From unnecessar­ily verbose intros to intellectu­ally challenged remarks, the Murex d’or transporte­d viewers on a shamelessl­y disordered 6-hour journey into folkloric pretentiou­sness in its 16th (and arguably most clueless) edition.

My particular­ly observant selves struggled to transcend the outdated format as award presenters took the stage June 2016 in strikingly unharmonio­us pairs to voice their cliché-packed discourses on a whointerru­pts-the-other-first basis, wasting the audience’s already wasted time to score points against each other.

And the categories gradually unfolded with no clear intention, let alone a tremendous lack of substance, leaving us in sheer awe as to how far deeper the Lebanese drama-infused TV recipe can sink (well, it seems to have reached previously unheard of depths this time).

We even tried to derive a last bit of hope from the refined fashion sense of the elite but stumbled upon an overload of paillettes that is bound to leave us aesthetica­lly paralysed for a minimum of two lifetimes.

But regardless of fairly trivial and totally acceptable matters of poor organisati­on and nonexisten­t coordinati­on, what is most perplexing about this award ceremony is the extent to which it perfectly reflects the structure, flaws and mechanisms that make up the Lebanese society.

A paranoid society that feeds on appearance­s but preaches humbleness. A trivia-driven community of individual­s who are just never able to fit their colossal egos into a mortal human body. A bundle of madness where a chaos of rules resulted in chaos being the only rule.

Award season has been officially kicked off in the ‘Lebanesest’ possible way. And here we are again, watching our nation’s brighter-than-paillette future unfold as the red carpet unfolds (divulging its finest socialites and most famous celebritie­s along the way). Far, so far away from any viable signs of sociocultu­ral evolution, let alone a foreseeabl­e systematic revolution.

And the award goes to us. No, I am no longer referring to my selves. I am referring to the people. The award goes to us, for making peace with chaos and accepting to be ruled by the absence of rules.

→ **Required actions**
a. Decide whether each statement agrees with the piece on the Murex d'or ceremony, answering yes or no and quoting the deciding words: (i) the ceremony ran for six hours; (ii) this was the award's 15th edition; (iii) the writer says the ceremony reflects Lebanese society.
b. Return the part of the piece on the Murex d'or ceremony that starts at "And the categories" and ends at "depths this time).".
Answer from the text alone.

→ **Material supplied**
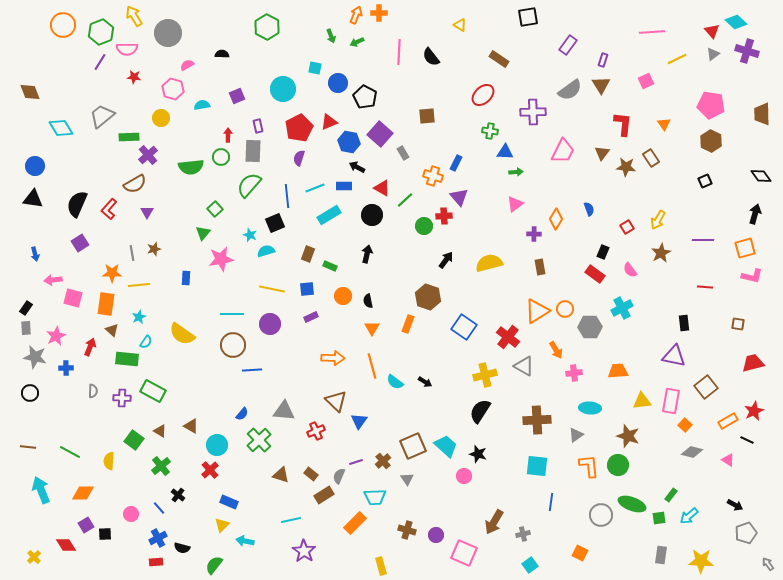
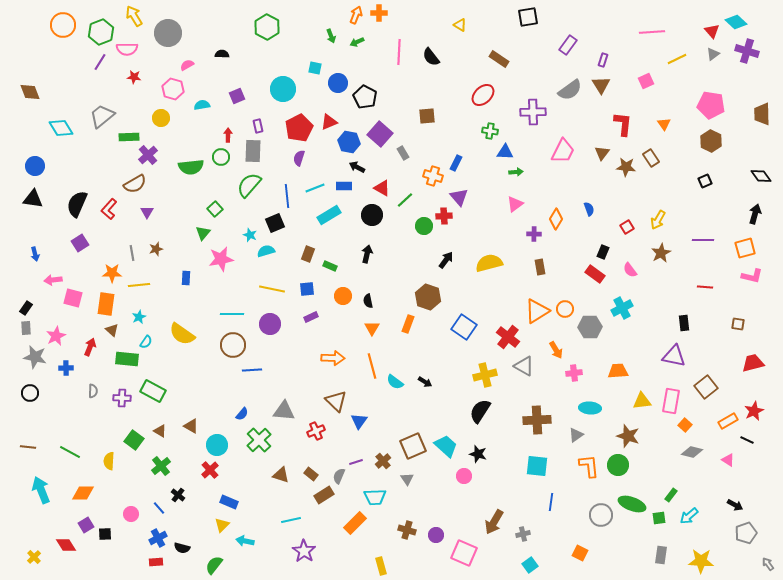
brown star at (154, 249): moved 2 px right
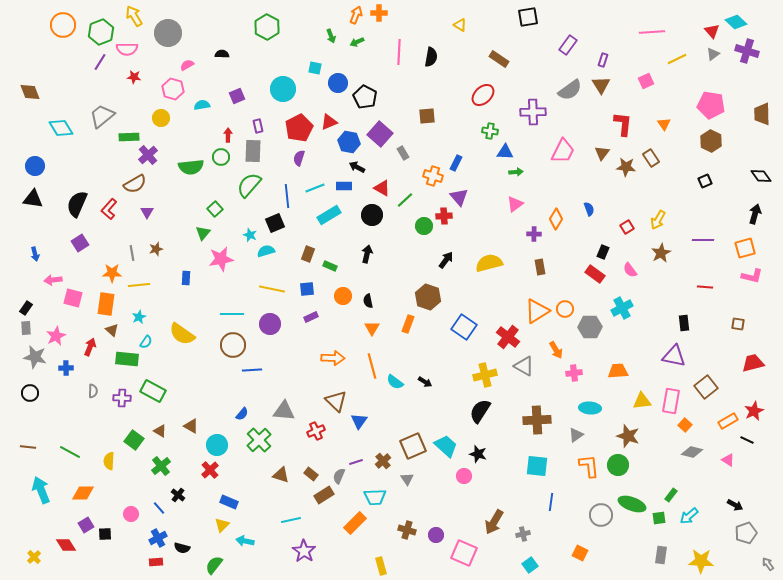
black semicircle at (431, 57): rotated 132 degrees counterclockwise
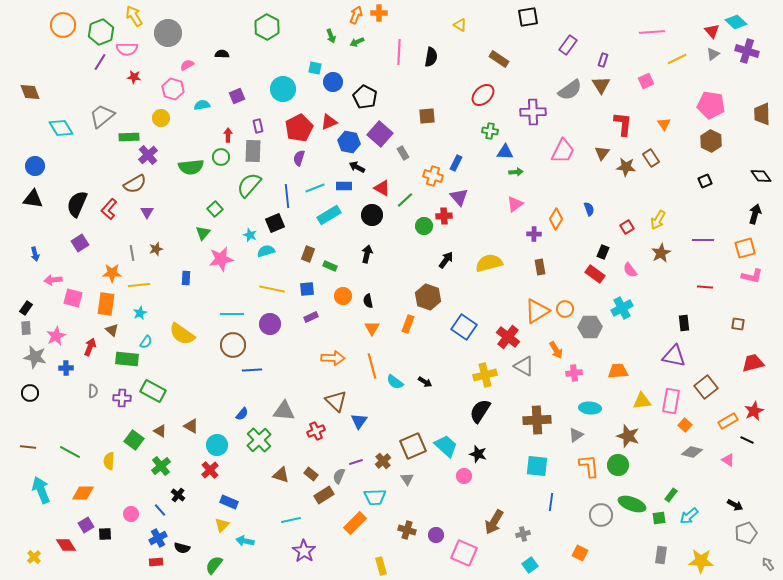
blue circle at (338, 83): moved 5 px left, 1 px up
cyan star at (139, 317): moved 1 px right, 4 px up
blue line at (159, 508): moved 1 px right, 2 px down
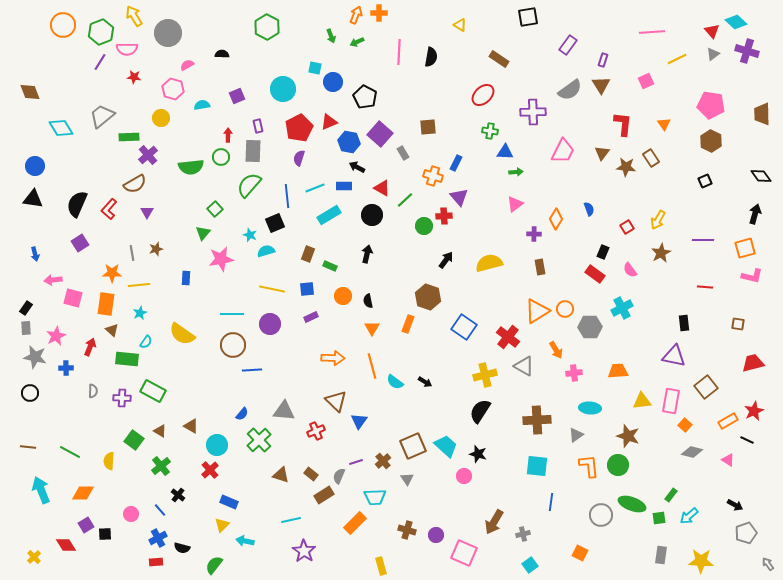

→ **Answers given**
a.
(i) Yes: "6-hour journey"
(ii) No: "in its 16th (and arguably most clueless) edition"
(iii) Yes: "it perfectly reflects the structure, flaws and mechanisms that make up the Lebanese society"

b.
And the categories gradually unfolded with no clear intention, let alone a tremendous lack of substance, leaving us in sheer awe as to how far deeper the Lebanese drama-infused TV recipe can sink (well, it seems to have reached previously unheard of depths this time).